§ QUOTED TEXT:
Wednesday, June 29, 2011

Is 20/20 really what's best for us?

Just before the end of school, Ashlynn broke her glasses; it was the day before a field trip to the Old School House having something to do with Laura Ingles Wilder. And she was reading one of the books of Little House on The Prairie, so she was super excited to be going to see this school house. When I called to see if she could be squeezed in to see the eye doctor, the appointment they made up (literally stuck us into the schedule on top of someone else) was for that next day, during the field trip. The horror!!! Do I decide she's not going on the trip or do I decide the glasses could wait, or more so her eyes could wait to get new glasses, for a good three-week wait? We prayed about it and were convinced she'd be fine without them for a few weeks.
As the weeks went on, she was asked by every new face two questions every time: 1) what happened to your glasses?! 2) can you see or is everything fuzzy? how many fingers am I holding up?

§ ENTRIES SHOWN:

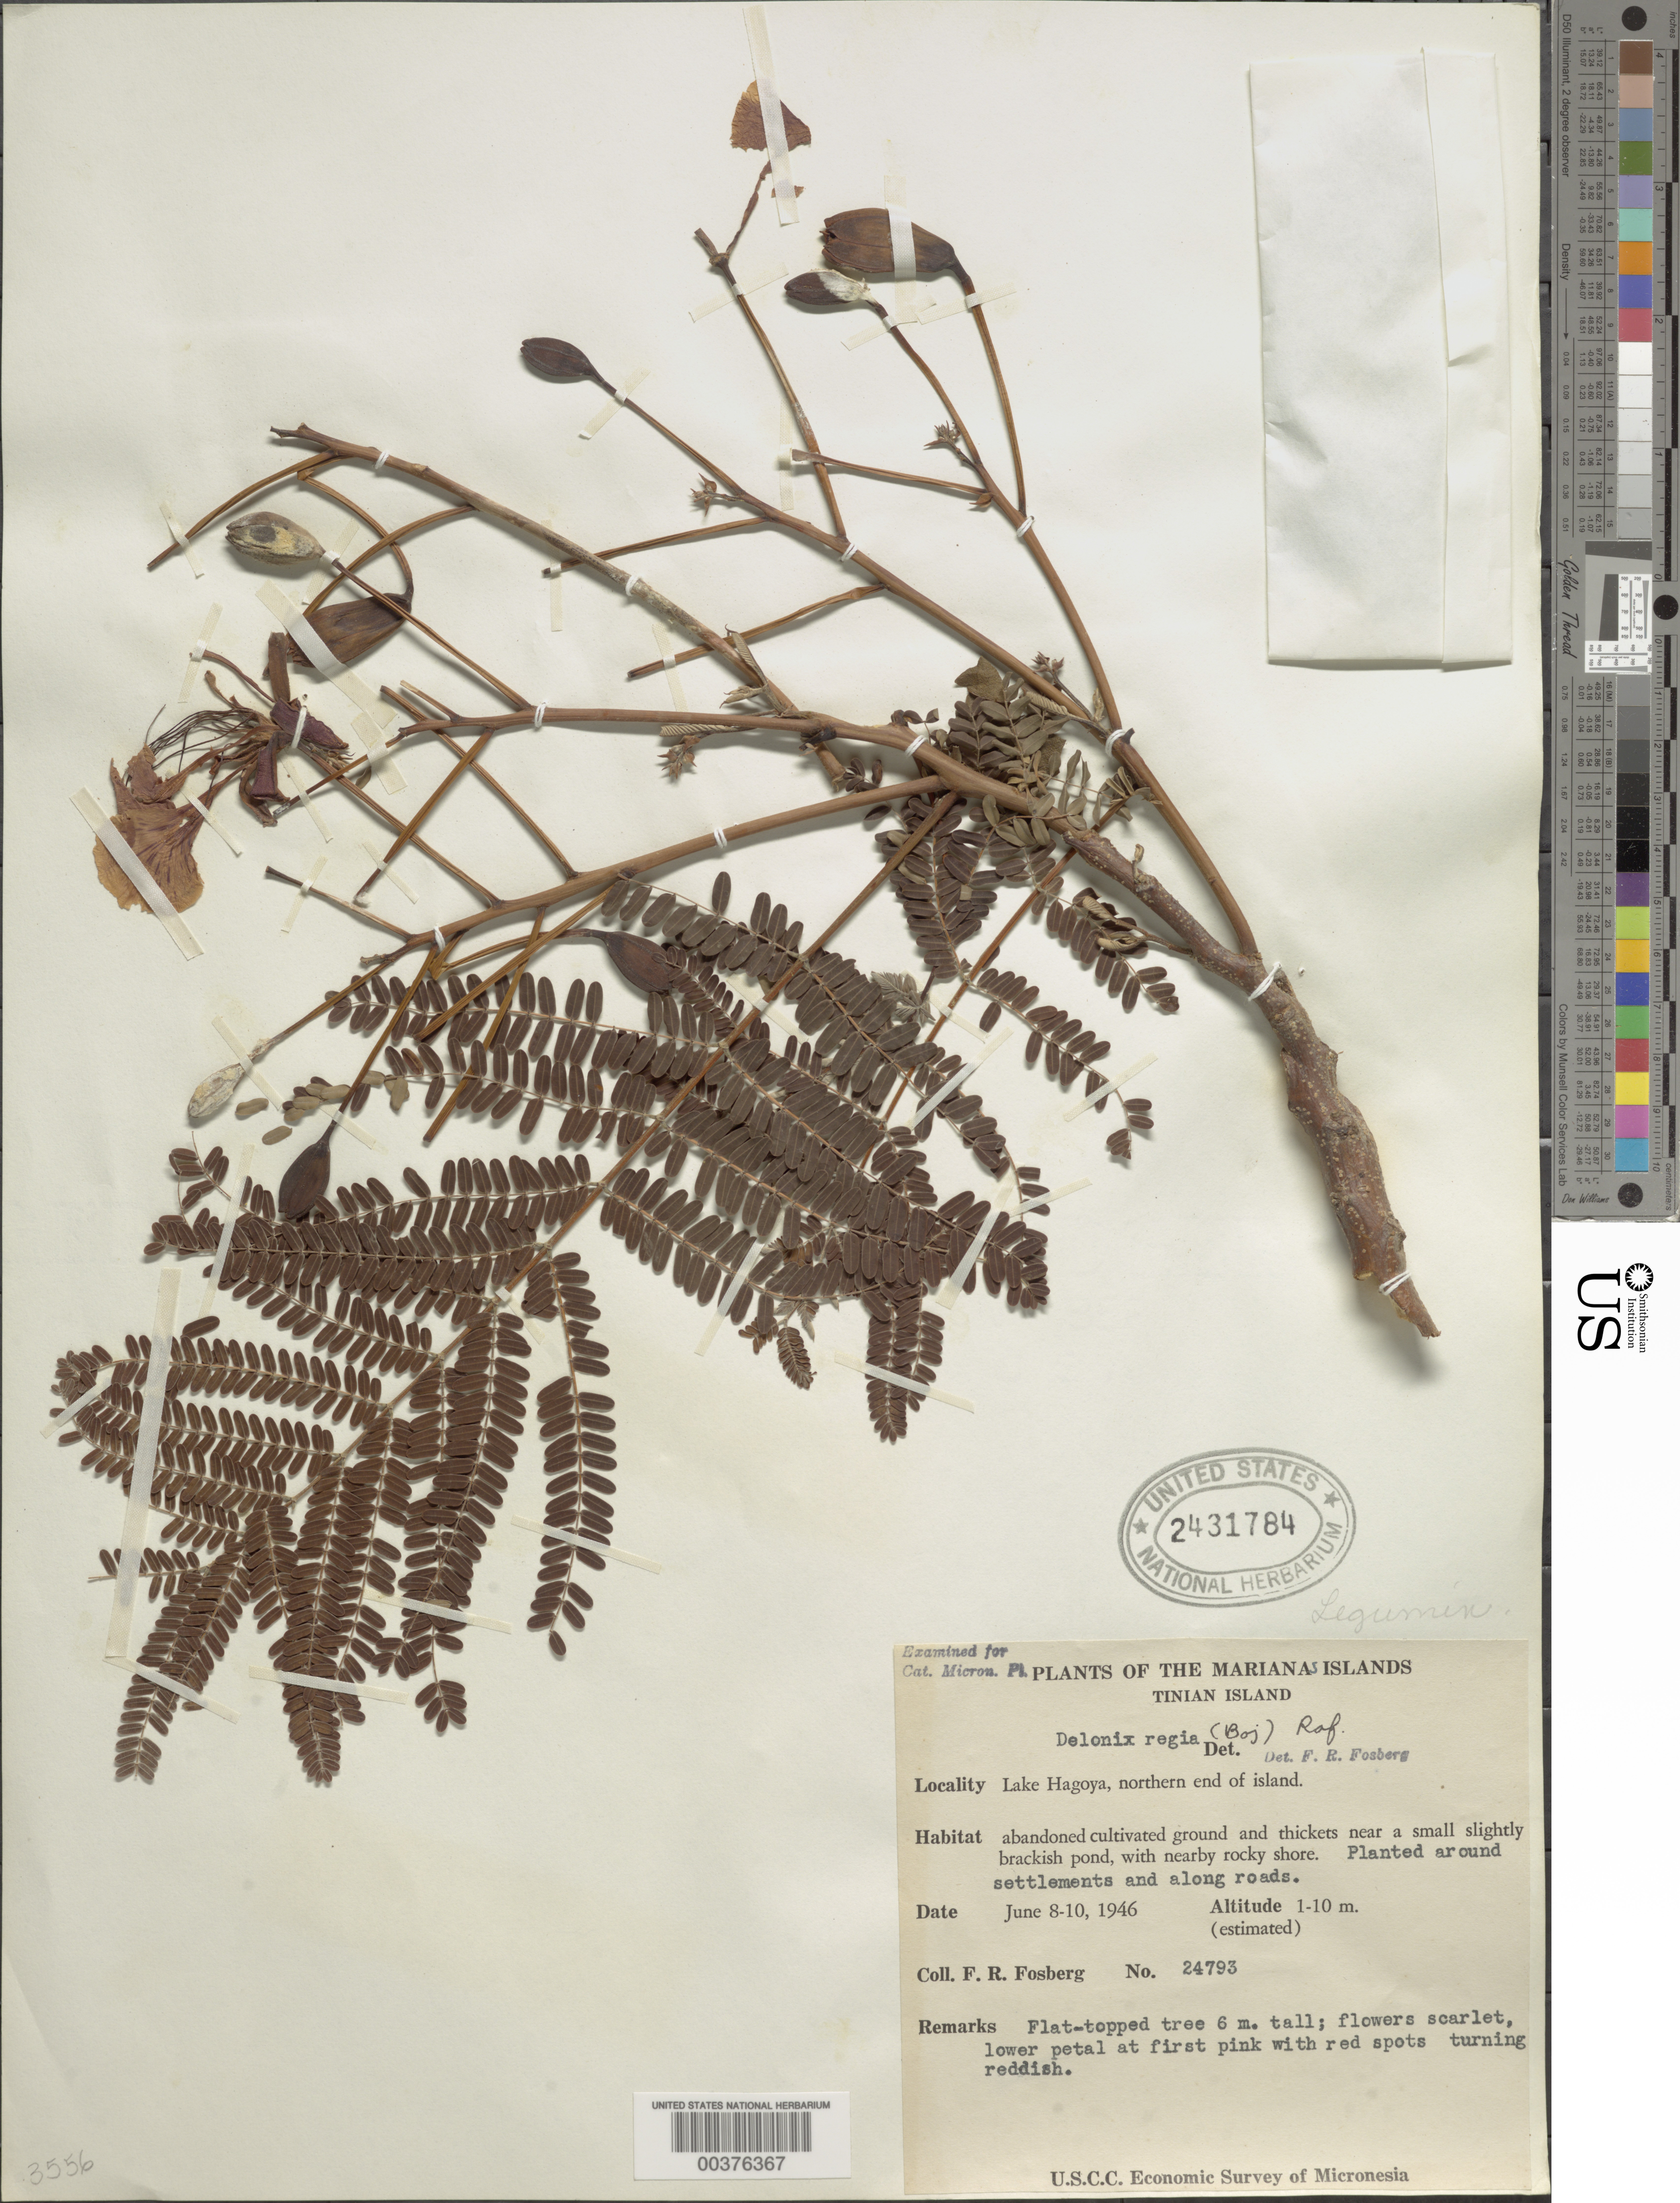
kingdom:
...
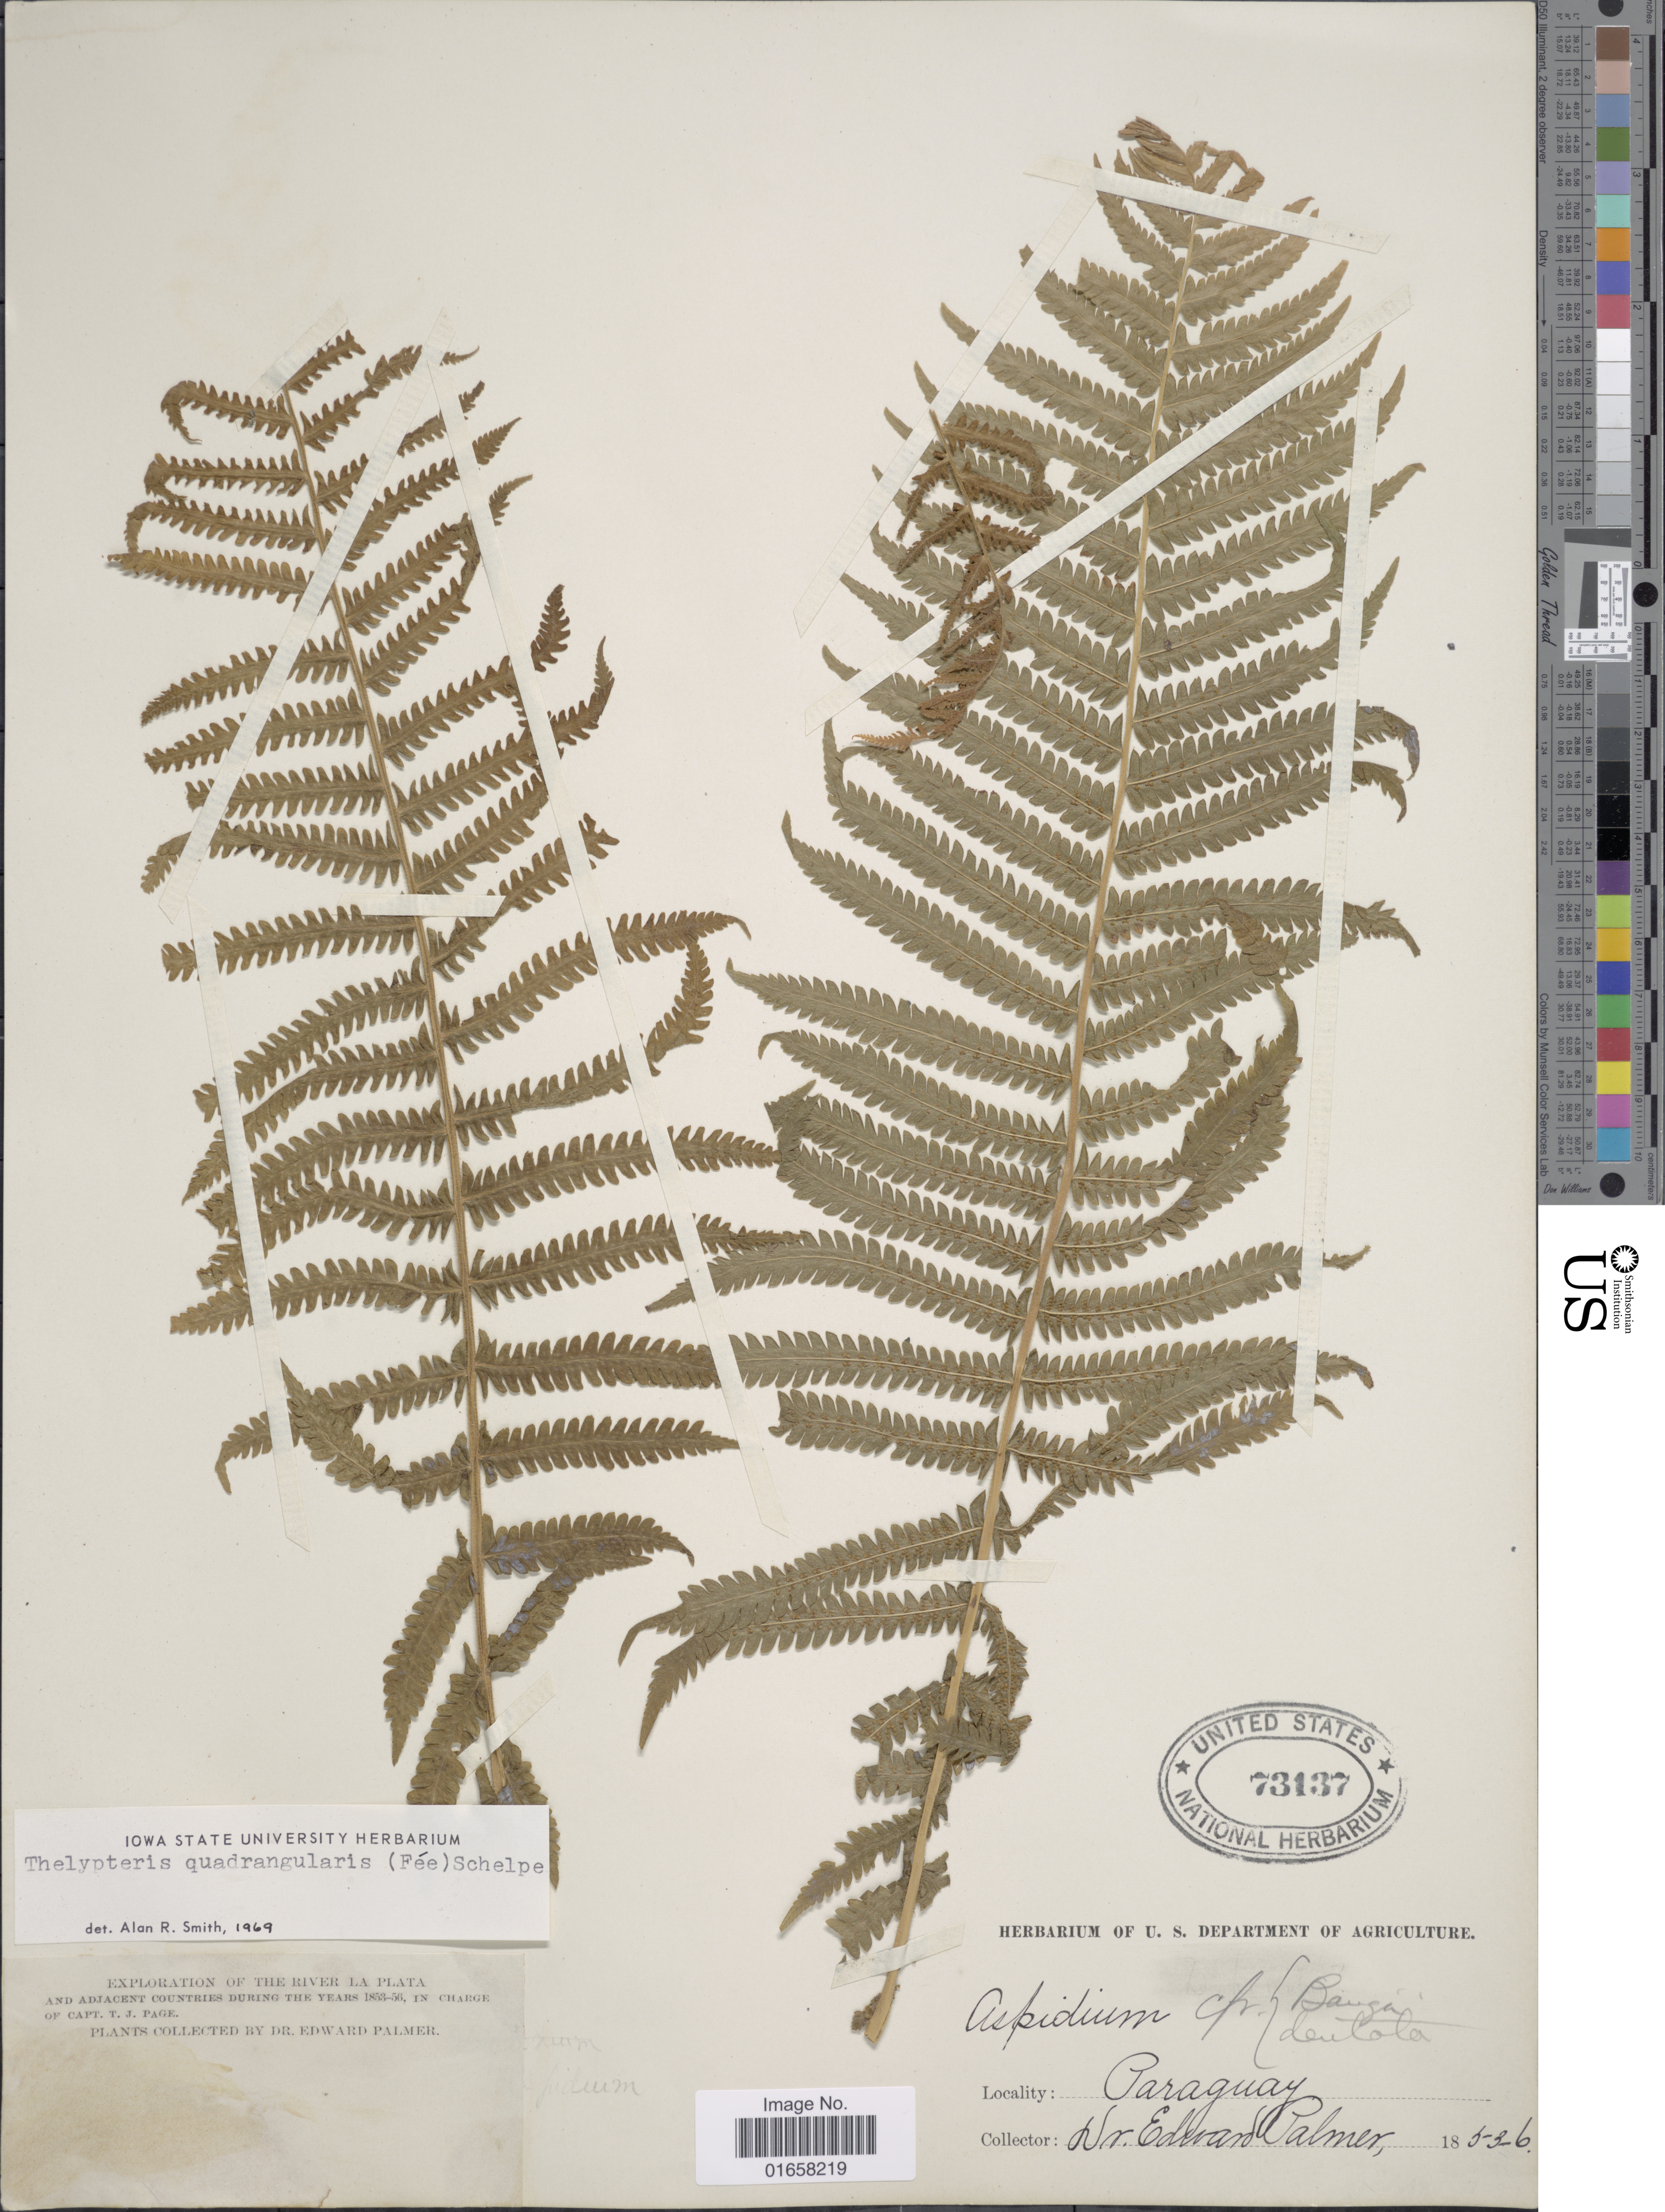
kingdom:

§ WRITTEN EXERCISE:
Answer these questions about the blog post on the broken glasses:
1. Where was the field trip that Ashlynn was looking forward to?
2. Which book series was she reading then?
3. What two questions did every new face ask her in the weeks that followed?

§ THE RESPONSE:
1. The Old School House.
2. Little House on The Prairie.
3. What happened to her glasses, and whether she could see or everything was fuzzy (with "how many fingers am I holding up?").